■ **What the exercise asks**
Nothing in the data may be altered; the answer is a verbatim copy of it.

(Stored data)
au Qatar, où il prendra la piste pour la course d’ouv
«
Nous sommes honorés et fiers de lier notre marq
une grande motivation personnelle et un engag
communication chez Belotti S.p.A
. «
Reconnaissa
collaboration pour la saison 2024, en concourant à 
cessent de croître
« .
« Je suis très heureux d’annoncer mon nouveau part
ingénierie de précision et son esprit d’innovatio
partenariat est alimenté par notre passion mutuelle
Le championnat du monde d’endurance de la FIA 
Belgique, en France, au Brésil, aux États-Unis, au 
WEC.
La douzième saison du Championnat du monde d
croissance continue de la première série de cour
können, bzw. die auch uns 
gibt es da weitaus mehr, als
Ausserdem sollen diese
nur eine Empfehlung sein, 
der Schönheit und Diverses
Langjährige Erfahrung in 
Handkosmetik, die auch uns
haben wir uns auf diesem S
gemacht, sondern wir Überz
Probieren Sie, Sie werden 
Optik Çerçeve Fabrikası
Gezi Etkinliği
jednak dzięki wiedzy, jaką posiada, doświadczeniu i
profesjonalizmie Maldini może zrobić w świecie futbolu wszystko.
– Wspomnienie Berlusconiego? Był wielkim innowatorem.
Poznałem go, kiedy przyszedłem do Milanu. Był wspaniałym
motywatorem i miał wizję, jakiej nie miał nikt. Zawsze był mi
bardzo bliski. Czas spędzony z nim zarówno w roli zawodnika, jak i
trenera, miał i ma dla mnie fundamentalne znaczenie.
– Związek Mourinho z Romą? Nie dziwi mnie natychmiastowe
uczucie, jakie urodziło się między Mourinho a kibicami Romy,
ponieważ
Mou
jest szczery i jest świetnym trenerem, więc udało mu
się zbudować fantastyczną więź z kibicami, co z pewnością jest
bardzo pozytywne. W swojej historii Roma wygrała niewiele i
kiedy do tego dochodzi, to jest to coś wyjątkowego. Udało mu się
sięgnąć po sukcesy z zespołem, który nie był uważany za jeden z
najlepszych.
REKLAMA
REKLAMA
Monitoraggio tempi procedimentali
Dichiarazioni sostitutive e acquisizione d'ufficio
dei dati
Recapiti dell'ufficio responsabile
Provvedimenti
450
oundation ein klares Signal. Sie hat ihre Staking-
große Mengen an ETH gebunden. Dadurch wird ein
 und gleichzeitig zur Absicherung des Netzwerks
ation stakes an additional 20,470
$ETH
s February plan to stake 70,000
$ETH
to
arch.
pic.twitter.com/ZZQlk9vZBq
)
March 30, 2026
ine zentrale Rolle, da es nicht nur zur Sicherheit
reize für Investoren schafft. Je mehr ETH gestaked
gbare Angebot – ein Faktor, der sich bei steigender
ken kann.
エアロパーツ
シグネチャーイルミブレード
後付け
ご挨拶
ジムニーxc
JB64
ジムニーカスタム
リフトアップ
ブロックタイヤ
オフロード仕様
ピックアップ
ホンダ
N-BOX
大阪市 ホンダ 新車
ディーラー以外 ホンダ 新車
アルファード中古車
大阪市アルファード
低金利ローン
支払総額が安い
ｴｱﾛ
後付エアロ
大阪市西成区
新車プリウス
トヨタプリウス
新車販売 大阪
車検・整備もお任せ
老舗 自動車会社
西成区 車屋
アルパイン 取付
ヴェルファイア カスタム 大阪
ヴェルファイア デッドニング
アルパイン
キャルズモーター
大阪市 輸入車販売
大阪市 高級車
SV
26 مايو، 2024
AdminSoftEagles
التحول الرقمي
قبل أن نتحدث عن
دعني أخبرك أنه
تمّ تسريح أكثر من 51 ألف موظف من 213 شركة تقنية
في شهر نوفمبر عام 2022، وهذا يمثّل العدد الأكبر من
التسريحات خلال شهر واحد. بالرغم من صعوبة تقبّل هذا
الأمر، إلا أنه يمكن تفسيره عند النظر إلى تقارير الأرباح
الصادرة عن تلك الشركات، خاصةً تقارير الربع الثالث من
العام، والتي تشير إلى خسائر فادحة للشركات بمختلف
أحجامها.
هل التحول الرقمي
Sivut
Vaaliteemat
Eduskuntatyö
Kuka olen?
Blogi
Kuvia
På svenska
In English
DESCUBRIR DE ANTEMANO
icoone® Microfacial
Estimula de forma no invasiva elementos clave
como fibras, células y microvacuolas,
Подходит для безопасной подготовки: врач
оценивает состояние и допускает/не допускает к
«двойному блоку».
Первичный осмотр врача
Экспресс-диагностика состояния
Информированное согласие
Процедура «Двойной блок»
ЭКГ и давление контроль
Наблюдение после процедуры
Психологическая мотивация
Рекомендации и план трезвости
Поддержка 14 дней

■ **Solution**
au Qatar, où il prendra la piste pour la course d’ouv
«
Nous sommes honorés et fiers de lier notre marq
une grande motivation personnelle et un engag
communication chez Belotti S.p.A
. «
Reconnaissa
collaboration pour la saison 2024, en concourant à 
cessent de croître
« .
« Je suis très heureux d’annoncer mon nouveau part
ingénierie de précision et son esprit d’innovatio
partenariat est alimenté par notre passion mutuelle
Le championnat du monde d’endurance de la FIA 
Belgique, en France, au Brésil, aux États-Unis, au 
WEC.
La douzième saison du Championnat du monde d
croissance continue de la première série de cour
können, bzw. die auch uns 
gibt es da weitaus mehr, als
Ausserdem sollen diese
nur eine Empfehlung sein, 
der Schönheit und Diverses
Langjährige Erfahrung in 
Handkosmetik, die auch uns
haben wir uns auf diesem S
gemacht, sondern wir Überz
Probieren Sie, Sie werden 
Optik Çerçeve Fabrikası
Gezi Etkinliği
jednak dzięki wiedzy, jaką posiada, doświadczeniu i
profesjonalizmie Maldini może zrobić w świecie futbolu wszystko.
– Wspomnienie Berlusconiego? Był wielkim innowatorem.
Poznałem go, kiedy przyszedłem do Milanu. Był wspaniałym
motywatorem i miał wizję, jakiej nie miał nikt. Zawsze był mi
bardzo bliski. Czas spędzony z nim zarówno w roli zawodnika, jak i
trenera, miał i ma dla mnie fundamentalne znaczenie.
– Związek Mourinho z Romą? Nie dziwi mnie natychmiastowe
uczucie, jakie urodziło się między Mourinho a kibicami Romy,
ponieważ
Mou
jest szczery i jest świetnym trenerem, więc udało mu
się zbudować fantastyczną więź z kibicami, co z pewnością jest
bardzo pozytywne. W swojej historii Roma wygrała niewiele i
kiedy do tego dochodzi, to jest to coś wyjątkowego. Udało mu się
sięgnąć po sukcesy z zespołem, który nie był uważany za jeden z
najlepszych.
REKLAMA
REKLAMA
Monitoraggio tempi procedimentali
Dichiarazioni sostitutive e acquisizione d'ufficio
dei dati
Recapiti dell'ufficio responsabile
Provvedimenti
450
oundation ein klares Signal. Sie hat ihre Staking-
große Mengen an ETH gebunden. Dadurch wird ein
 und gleichzeitig zur Absicherung des Netzwerks
ation stakes an additional 20,470
$ETH
s February plan to stake 70,000
$ETH
to
arch.
pic.twitter.com/ZZQlk9vZBq
)
March 30, 2026
ine zentrale Rolle, da es nicht nur zur Sicherheit
reize für Investoren schafft. Je mehr ETH gestaked
gbare Angebot – ein Faktor, der sich bei steigender
ken kann.
エアロパーツ
シグネチャーイルミブレード
後付け
ご挨拶
ジムニーxc
JB64
ジムニーカスタム
リフトアップ
ブロックタイヤ
オフロード仕様
ピックアップ
ホンダ
N-BOX
大阪市 ホンダ 新車
ディーラー以外 ホンダ 新車
アルファード中古車
大阪市アルファード
低金利ローン
支払総額が安い
ｴｱﾛ
後付エアロ
大阪市西成区
新車プリウス
トヨタプリウス
新車販売 大阪
車検・整備もお任せ
老舗 自動車会社
西成区 車屋
アルパイン 取付
ヴェルファイア カスタム 大阪
ヴェルファイア デッドニング
アルパイン
キャルズモーター
大阪市 輸入車販売
大阪市 高級車
SV
26 مايو، 2024
AdminSoftEagles
التحول الرقمي
قبل أن نتحدث عن
دعني أخبرك أنه
تمّ تسريح أكثر من 51 ألف موظف من 213 شركة تقنية
في شهر نوفمبر عام 2022، وهذا يمثّل العدد الأكبر من
التسريحات خلال شهر واحد. بالرغم من صعوبة تقبّل هذا
الأمر، إلا أنه يمكن تفسيره عند النظر إلى تقارير الأرباح
الصادرة عن تلك الشركات، خاصةً تقارير الربع الثالث من
العام، والتي تشير إلى خسائر فادحة للشركات بمختلف
أحجامها.
هل التحول الرقمي
Sivut
Vaaliteemat
Eduskuntatyö
Kuka olen?
Blogi
Kuvia
På svenska
In English
DESCUBRIR DE ANTEMANO
icoone® Microfacial
Estimula de forma no invasiva elementos clave
como fibras, células y microvacuolas,
Подходит для безопасной подготовки: врач
оценивает состояние и допускает/не допускает к
«двойному блоку».
Первичный осмотр врача
Экспресс-диагностика состояния
Информированное согласие
Процедура «Двойной блок»
ЭКГ и давление контроль
Наблюдение после процедуры
Психологическая мотивация
Рекомендации и план трезвости
Поддержка 14 дней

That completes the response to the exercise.